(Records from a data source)
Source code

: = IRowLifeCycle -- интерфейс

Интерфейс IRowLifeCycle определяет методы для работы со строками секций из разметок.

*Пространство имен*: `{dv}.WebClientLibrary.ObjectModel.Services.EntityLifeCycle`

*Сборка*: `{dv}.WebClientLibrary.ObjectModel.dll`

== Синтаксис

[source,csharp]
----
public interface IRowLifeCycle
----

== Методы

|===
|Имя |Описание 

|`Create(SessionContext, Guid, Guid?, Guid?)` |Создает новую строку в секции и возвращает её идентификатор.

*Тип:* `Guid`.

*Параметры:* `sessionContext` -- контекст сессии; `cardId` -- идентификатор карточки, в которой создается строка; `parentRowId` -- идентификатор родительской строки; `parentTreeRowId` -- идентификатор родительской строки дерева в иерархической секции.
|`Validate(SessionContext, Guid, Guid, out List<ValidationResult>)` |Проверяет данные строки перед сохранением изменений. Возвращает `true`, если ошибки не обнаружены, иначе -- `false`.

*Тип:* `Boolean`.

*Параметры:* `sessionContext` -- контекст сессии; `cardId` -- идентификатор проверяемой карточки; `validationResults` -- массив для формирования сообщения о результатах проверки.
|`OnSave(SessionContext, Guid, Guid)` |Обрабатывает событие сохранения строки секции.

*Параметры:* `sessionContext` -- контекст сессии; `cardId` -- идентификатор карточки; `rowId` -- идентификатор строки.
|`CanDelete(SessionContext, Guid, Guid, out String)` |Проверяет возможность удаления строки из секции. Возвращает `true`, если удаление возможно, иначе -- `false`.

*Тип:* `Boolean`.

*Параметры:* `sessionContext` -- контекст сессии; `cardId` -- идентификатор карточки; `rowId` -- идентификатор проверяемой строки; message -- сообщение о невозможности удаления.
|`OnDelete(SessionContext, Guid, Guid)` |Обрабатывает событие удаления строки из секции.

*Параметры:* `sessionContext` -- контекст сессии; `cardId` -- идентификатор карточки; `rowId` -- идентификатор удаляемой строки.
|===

**Work order:** Lines that contain "WebClientLibrary" should be pulled from the entries above and reported.

**Task output:**
*Пространство имен*: `{dv}.WebClientLibrary.ObjectModel.Services.EntityLifeCycle`
*Сборка*: `{dv}.WebClientLibrary.ObjectModel.dll`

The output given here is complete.